■ **Requirement**
Your job is to restate each entry word for word.

■ **Records drawn from a dataset**
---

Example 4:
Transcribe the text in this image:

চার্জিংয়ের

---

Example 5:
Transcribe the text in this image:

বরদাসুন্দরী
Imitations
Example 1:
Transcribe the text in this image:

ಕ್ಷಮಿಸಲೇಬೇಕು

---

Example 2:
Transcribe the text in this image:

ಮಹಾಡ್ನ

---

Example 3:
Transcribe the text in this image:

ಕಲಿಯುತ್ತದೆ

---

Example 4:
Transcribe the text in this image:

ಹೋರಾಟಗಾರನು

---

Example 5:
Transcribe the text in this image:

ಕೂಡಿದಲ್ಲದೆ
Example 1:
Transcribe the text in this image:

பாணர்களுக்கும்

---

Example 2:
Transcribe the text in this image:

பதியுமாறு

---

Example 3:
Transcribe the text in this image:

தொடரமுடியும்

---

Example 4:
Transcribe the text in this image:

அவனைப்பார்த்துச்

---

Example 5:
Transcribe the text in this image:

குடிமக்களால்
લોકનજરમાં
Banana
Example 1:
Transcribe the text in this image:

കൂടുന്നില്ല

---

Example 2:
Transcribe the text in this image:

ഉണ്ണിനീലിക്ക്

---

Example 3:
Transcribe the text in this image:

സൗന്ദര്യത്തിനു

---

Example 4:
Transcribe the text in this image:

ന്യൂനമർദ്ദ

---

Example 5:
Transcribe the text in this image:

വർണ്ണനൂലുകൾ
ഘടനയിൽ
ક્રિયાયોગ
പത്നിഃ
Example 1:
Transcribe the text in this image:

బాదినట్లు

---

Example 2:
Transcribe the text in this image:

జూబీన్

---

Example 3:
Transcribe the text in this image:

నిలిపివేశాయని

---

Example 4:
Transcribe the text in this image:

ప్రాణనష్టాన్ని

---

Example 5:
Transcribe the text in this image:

■ **Task response**
---

Example 4:
Transcribe the text in this image:

চার্জিংয়ের

---

Example 5:
Transcribe the text in this image:

বরদাসুন্দরী
Imitations
Example 1:
Transcribe the text in this image:

ಕ್ಷಮಿಸಲೇಬೇಕು

---

Example 2:
Transcribe the text in this image:

ಮಹಾಡ್ನ

---

Example 3:
Transcribe the text in this image:

ಕಲಿಯುತ್ತದೆ

---

Example 4:
Transcribe the text in this image:

ಹೋರಾಟಗಾರನು

---

Example 5:
Transcribe the text in this image:

ಕೂಡಿದಲ್ಲದೆ
Example 1:
Transcribe the text in this image:

பாணர்களுக்கும்

---

Example 2:
Transcribe the text in this image:

பதியுமாறு

---

Example 3:
Transcribe the text in this image:

தொடரமுடியும்

---

Example 4:
Transcribe the text in this image:

அவனைப்பார்த்துச்

---

Example 5:
Transcribe the text in this image:

குடிமக்களால்
લોકનજરમાં
Banana
Example 1:
Transcribe the text in this image:

കൂടുന്നില്ല

---

Example 2:
Transcribe the text in this image:

ഉണ്ണിനീലിക്ക്

---

Example 3:
Transcribe the text in this image:

സൗന്ദര്യത്തിനു

---

Example 4:
Transcribe the text in this image:

ന്യൂനമർദ്ദ

---

Example 5:
Transcribe the text in this image:

വർണ്ണനൂലുകൾ
ഘടനയിൽ
ક્રિયાયોગ
പത്നിഃ
Example 1:
Transcribe the text in this image:

బాదినట్లు

---

Example 2:
Transcribe the text in this image:

జూబీన్

---

Example 3:
Transcribe the text in this image:

నిలిపివేశాయని

---

Example 4:
Transcribe the text in this image:

ప్రాణనష్టాన్ని

---

Example 5:
Transcribe the text in this image:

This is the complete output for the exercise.